**Problem details:** For the data below, work out how many lines contain the word "service" and supply only that number.

**Recorded information:**
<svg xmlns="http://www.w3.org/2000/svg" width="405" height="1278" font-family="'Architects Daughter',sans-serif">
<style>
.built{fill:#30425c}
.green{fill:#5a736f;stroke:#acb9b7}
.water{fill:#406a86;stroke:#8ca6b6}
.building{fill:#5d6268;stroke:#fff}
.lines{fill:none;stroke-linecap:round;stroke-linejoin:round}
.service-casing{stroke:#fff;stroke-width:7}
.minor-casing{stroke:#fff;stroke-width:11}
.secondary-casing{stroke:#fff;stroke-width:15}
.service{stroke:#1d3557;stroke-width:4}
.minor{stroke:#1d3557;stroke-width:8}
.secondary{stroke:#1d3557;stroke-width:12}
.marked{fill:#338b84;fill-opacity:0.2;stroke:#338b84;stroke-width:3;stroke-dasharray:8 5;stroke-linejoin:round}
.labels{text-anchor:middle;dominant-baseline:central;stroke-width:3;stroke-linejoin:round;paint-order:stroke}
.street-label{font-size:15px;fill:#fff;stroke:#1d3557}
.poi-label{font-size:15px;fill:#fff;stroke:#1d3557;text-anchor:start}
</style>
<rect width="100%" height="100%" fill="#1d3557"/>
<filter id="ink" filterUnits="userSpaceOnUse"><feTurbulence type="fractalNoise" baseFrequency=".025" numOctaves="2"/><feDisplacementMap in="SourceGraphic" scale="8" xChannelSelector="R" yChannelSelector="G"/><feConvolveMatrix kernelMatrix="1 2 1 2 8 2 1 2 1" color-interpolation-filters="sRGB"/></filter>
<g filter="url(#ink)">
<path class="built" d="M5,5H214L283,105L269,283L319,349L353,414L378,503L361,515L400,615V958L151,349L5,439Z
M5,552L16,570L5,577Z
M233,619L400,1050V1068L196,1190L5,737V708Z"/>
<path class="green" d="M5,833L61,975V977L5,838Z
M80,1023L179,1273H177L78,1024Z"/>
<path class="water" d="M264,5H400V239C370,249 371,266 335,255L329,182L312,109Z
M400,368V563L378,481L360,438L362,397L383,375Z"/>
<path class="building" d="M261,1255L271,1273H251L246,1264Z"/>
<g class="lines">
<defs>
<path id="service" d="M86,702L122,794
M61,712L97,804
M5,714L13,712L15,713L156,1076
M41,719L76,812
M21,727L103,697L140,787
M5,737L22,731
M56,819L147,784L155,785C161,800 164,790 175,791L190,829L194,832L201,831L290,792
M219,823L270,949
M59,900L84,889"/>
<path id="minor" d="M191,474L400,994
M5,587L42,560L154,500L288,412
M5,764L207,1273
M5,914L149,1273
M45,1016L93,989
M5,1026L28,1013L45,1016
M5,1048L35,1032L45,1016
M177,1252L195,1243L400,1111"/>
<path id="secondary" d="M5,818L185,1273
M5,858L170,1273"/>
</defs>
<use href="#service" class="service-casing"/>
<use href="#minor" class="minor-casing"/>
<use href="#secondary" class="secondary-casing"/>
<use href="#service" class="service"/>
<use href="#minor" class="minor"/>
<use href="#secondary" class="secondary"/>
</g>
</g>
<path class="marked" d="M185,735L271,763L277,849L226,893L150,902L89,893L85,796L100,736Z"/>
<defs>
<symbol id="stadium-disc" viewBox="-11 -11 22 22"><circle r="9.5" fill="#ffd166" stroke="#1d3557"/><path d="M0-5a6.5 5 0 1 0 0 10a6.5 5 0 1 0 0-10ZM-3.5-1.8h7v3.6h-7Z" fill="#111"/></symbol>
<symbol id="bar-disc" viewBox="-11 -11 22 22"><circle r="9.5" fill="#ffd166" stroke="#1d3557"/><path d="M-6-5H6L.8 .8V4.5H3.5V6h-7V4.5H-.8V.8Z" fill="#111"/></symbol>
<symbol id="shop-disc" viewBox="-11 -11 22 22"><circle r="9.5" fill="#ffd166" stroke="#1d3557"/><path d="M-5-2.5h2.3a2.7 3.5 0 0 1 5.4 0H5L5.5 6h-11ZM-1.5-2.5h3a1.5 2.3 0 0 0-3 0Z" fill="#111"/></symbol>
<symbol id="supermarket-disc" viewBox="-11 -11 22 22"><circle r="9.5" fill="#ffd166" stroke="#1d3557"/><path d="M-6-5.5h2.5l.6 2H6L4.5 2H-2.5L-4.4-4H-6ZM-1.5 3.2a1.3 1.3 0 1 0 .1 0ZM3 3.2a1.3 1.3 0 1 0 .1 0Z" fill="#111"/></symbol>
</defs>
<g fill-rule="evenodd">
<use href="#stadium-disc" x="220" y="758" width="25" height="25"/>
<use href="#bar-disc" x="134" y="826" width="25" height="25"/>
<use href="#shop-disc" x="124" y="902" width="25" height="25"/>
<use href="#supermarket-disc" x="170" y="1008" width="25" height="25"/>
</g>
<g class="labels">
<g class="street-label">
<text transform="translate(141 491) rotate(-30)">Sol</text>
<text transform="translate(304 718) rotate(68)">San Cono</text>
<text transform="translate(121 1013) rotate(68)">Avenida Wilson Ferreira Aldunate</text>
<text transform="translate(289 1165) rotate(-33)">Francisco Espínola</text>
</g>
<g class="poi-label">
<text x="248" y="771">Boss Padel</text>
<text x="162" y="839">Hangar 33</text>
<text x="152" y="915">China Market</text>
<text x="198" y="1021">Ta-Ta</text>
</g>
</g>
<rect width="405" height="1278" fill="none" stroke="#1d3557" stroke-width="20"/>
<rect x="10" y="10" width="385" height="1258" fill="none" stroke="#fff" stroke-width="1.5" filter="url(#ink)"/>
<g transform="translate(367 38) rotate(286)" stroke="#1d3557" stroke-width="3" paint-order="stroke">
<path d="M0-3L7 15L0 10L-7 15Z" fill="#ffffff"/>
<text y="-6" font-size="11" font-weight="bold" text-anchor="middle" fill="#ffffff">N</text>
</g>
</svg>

**Exercise solution:** 5